Après ces activités, la psychologue est intervenue, elle leur a expliqué que la fatigue psychologique, l’anxiété constante, la tension et les difficultés de concentration ou de sommeil ne sont ni une faiblesse ni une incapacité, mais une réaction tout à fait normale à des conditions anormales. Elle a précisé que lorsqu’une personne vit dans un environnement instable, rempli de pression et d’incertitude, le système nerveux reste en état d’alerte permanente, comme si le corps et l’esprit se préparaient constamment à un danger, ce qui provoque un sentiment continu d’épuisement, même sans effort physique important. Elle a également expliqué que les pensées répétitives et l’incapacité à arrêter de s’inquiéter font partie d’une tentative du cerveau de contrôler une réalité incontrôlable, ce qui est courant dans les situations de déplacement et de crises prolongées. Les sensations d’étouffement, l’envie de pleurer ou même le retrait et le silence sont des réactions naturelles qui ne signifient pas une faiblesse, mais reflètent l’ampleur de ce que ces femmes endurent quotidiennement. Elle a ajouté que la première étape vers la guérison n’est pas d’ignorer ces émotions, mais de les reconnaître, de les comprendre et de les partager avec d’autres, car le partage en atténue l’intensité et donne le sentiment de ne pas être seule.

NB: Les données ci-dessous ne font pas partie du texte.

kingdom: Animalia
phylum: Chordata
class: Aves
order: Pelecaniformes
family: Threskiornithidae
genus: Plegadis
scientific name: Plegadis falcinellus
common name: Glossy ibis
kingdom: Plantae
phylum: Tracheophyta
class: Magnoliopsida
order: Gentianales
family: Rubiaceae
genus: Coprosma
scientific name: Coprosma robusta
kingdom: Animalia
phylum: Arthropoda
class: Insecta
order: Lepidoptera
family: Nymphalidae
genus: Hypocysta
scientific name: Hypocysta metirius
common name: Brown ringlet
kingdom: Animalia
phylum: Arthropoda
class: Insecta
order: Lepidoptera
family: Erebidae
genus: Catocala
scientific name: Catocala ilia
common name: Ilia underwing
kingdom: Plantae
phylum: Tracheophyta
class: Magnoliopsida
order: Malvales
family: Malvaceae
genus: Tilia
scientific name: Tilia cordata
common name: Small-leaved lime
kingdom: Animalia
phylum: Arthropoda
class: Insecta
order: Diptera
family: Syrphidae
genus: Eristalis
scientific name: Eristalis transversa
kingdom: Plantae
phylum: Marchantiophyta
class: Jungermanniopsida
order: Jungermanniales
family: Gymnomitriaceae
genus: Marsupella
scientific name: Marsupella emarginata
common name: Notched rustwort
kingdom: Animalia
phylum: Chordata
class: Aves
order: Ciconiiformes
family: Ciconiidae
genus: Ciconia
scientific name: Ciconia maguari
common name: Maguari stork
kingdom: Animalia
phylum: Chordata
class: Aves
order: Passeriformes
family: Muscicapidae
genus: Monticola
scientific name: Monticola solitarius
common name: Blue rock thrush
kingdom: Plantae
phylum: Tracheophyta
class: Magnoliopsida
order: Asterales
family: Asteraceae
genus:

La séance s’est orientée vers une activité récréative, visant à réactiver les émotions positives. Les participantes ont été invitées à se regrouper en petits groupes, à partager une anecdote simple, un moment léger ou amusant, même dans ce contexte difficile. Les femmes ont échangé de petites histoires, certaines liées aux enfants, d’autres à des situations quotidiennes dans le camp. Réactiver les émotions positives, rompre l’état de tension continue et à rappeler aux femmes qu’elles sont encore capables de ressentir de la joie, même dans sa forme la plus simple.
« Pour la première fois depuis longtemps, j’ai l’impression d’avoir pu exprimer ce que j’avais en moi sans peur ni hésitation. Nous avons réellement besoin de ces espaces, des endroits où nous pouvons nous asseoir ensemble, parler, rire et dire ce que nous ne pouvons pas dire dans notre vie quotidienne. Nous avons besoin d’être écoutées sans jugement et d’avoir du temps pour être nous-mêmes”
À l’approche de la fin de la séance, le ressenti intérieur des femmes, leurs émotions étaient plus claires et moins lourdes.Elles ont compris que ce qu’elles vivent est compréhensible, normal, et que le partage ne diminue pas leur force, mais la renforce.
Dans le camp d’Al-Israa, où la vie continue malgré toutes les difficultés, ces séances restent indispensables. Elles redonnent aux femmes une voix et un espace, et leur permettent de continuer, non seulement comme survivantes, mais comme un pilier essentiel de la résistance et de la reconstruction de la société.